When he is not working Vivek enjoys cooking and photography.

“Photography is my perfect downtime over the weekend. While cooking is more an everyday activity now, photography has become an escape from everything else. I have begun to carve time out from my schedule to spend time improving my skills and attending photography retreats across the country.”

Vivek bought a camera in 2010 and within a month of picking it up, it was being used to click catalogue photos for Chumbak to be put on their website. He was curious to try it on landscape photography but couldn’t pursue it because the need of the hour was something else at that time.

“In February last year I picked up my camera again and this time, I was driven towards street photography,” he recalls.

“Since I had attended workshops across the country, I was able to hone my skills and consistently improve. Having a hobby really helps me re-focus at work too.”

Vivek picked up a Leica camera, which has a legendary status among serious photographers. “It is used by a lot of street photographers around the world and I have been using this camera ever since,” he says. “Mine is small and perfect for street photography. It has got one of the finest colour outputs you can hope for in photography.” 

Over time, Vivek learnt a lot of important lessons about photography.

“The most important thing is to understand what you’re trying to convey in a photograph. It’s about the story you’re trying to tell. A majority of photographers shoot for their audiences. You might like it because you know the context, but the viewer must feel the same.”

His favourite subject is ‘people’ and he captures folk on the streets in his camera whenever he gets the chance to do so.

“The greatest stories lie in and with them. Capturing those moments involves a lot of patience at times but once you capture that moment, there is nothing greater than that for me. As far as street photography goes, you can shoot good photographs anywhere. There’s never a good background on the streets.”

His advice for budding photographers, which he has gathered over many years now is as follows:

“Ensure your frame is already set so that you are ready for the shot, because that’s how fast things are developing on the streets. Make sure that you are constantly on the search for new angles to mix things up. I have also realised that sometimes showing only selective parts of your subject makes for a great frame. And, finally, never overdo your images with editing. Let them breathe.”

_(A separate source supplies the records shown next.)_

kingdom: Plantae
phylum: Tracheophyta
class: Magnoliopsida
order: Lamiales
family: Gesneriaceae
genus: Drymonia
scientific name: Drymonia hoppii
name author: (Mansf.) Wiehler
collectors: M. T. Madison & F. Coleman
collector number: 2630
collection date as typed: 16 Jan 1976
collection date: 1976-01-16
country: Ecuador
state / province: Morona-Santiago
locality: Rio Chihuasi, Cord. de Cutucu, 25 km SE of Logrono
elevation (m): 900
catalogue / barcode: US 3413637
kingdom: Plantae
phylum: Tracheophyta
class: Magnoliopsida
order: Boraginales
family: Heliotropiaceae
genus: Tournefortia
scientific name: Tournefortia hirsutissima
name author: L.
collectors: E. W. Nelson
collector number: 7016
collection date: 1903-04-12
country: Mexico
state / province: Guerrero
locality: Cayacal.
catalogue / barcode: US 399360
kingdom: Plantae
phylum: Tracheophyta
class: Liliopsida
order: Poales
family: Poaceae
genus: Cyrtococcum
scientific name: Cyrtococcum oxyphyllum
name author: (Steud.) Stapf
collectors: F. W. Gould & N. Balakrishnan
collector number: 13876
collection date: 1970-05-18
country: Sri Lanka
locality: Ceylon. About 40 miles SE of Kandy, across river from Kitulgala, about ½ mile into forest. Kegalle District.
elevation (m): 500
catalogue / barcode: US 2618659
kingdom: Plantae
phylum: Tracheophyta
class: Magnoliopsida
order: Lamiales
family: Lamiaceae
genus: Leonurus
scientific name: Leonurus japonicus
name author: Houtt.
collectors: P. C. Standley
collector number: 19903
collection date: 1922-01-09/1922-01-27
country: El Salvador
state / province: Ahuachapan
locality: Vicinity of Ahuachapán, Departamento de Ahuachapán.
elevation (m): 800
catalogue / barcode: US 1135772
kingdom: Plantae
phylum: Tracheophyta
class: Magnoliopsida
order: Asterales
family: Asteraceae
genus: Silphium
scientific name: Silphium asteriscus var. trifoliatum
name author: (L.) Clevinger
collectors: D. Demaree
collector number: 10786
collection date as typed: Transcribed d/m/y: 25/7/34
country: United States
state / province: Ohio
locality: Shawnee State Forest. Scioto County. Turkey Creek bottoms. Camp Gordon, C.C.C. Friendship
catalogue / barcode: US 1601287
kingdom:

According to Vivek, smartphones haven’t destroyed photography but they have brought a lot of people into the realm of photography. “It sometimes becomes the first step in your journey as a photographer. Honestly, the best camera is the one in your pocket,” he says. “The serious photographers will always continue using cameras.”

Vivek likes to check out photo exhibitions too whenever possible, but he has realised that a lot of content has now shifted online, especially to Instagram.

Photography has also taught him many life lessons that came in handy in entrepreneurship too.

“The biggest lesson that photography has taught me is patience. If two characters are aligned in a frame in your camera and the third is just not moving, you could keep waiting for that decisive moment. I remember waiting for 30-45 minutes for a perfect shot. It has taught me to be more focused.”

 As for his love for cooking, he says that it goes back to his childhood days. “I have always been cooking as my dad used to cook. Now, I cook every day. I’m not a fan of eating the same thing every day, so I like to experiment with my food.

“My favourite cuisine is Japanese. I never follow a recipe. It’s always touch and feel rather than following a recipe. My favourite comfort food, however, is hot, steaming idli. Cooking has taught me both discipline and patience.”

As for his future plans for Chumbak, Vivek says. “Our goal is to do a lot more travelling around the country through events such as the Kumbh Mela, and explore the streets of Indian cities. The good thing about Chumbak is that though we constantly do new products, we’re in a phase of expanding too. We are looking forward to opening new stores, which is the focus for this year, while continuing to create great products.”